→ **Source document**:
● ● ● ● ● ● ●

Employer’s Claim for Reimbursement from the Special Disability Fund for Death Benefits Paid Re: an Employee Who Died from Dust Disease Time-Barred—Even Though the Injury to the Employee Predated the Last Date for Such Claims, the Death Occurred After the Statutory Cut-Off Date

The Third Department determined the employer’s claim for reimbursement for death benefits paid on behalf of an employee who died from dust disease was time-barred.  Pursuant to Workers’ Compensation Law 15, new claims for reimbursement from the Special Disability Fund can not be made after July 1, 2010.  Even though the injury to the employee predated 2010, his death in 2011 required the filing of a “new” claim re: the death benefits (which cannot accrue until death):

Where, as here, an employee is disabled due to a dust disease, Workers’ Compensation Law § 15 (8) (ee) provides that an “employer . . . or carrier shall . . . be reimbursed from the special disability fund . . . for all compensation and medical benefits subsequent to those payable for the first . . . [260] weeks of disability for claims where the date of accident or date of disablement occurred on or after August [1, 1994].” Likewise, if an employee has died due to a dust disease, the statute provides that an “employer or . . . carrier shall be reimbursed from the special disability fund . . . for all death benefits payable in excess of . . . [260] weeks for claims where the date of accident or date of disablement occurred on or after August [1, 1994]” (Workers’ Compensation Law § 15 [8] [ee]). Such reimbursement is expressly subject to the limitations contained in Workers’ Compensation Law § 15 (8) (h) (2) (A), which “bars claims based upon dates of disablement or accident after July 1, 2007” … . That subdivision further expressly provides, as here dispositive, that “[n]o carrier or employer . . . may file a claim for reimbursement from the special disability fund after July [1, 2010] and no written submission or evidence in support of such a claim may be submitted after that date”… . Given the “clear and unambiguous” terms of the reimbursement limitations provision of section 15 (8) (h) (2) (A), this Court has given effect to the plain meaning of the language employed … by recognizing that the provision bars “all new claims after July 1, 2010” … .

● ● ● ● ● ● ●

→ **Assigned task**:
Answer these questions using the text on the dust disease reimbursement ruling:
1. Which court found the employer's claim time-barred?
2. In what year did the employee die?
3. After what date does Workers' Compensation Law § 15 (8) (h) (2) (A) bar claims based on dates of disablement or accident?
The records below come from a separate source and are not part of the text on the dust disease reimbursement ruling.

→ **Data extract**:
● ● ● ● ● ● ●

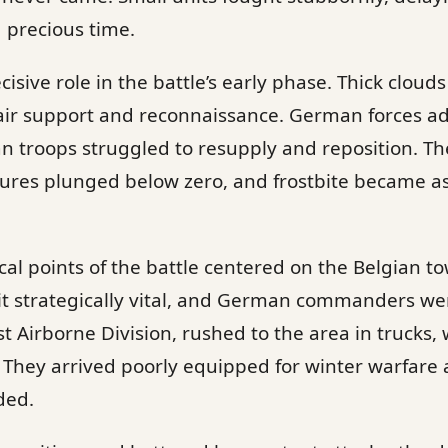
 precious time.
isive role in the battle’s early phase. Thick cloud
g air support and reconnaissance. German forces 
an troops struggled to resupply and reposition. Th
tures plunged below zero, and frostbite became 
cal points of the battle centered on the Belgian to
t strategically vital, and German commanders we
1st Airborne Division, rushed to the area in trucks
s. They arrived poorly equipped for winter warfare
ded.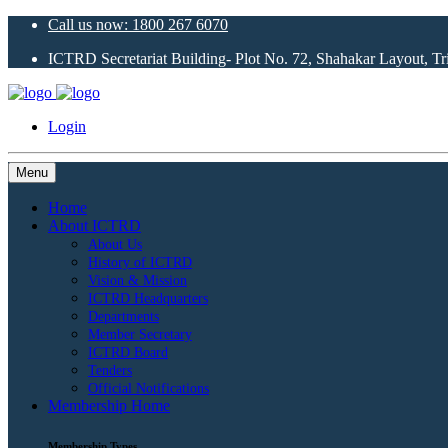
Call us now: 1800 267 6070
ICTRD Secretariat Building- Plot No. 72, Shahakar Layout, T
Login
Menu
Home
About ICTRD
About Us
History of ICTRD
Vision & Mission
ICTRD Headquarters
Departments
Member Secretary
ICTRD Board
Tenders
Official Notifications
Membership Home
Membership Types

● ● ● ● ● ● ●

→ **Your response**:
1. The Third Department
2. 2011
3. July 1, 2007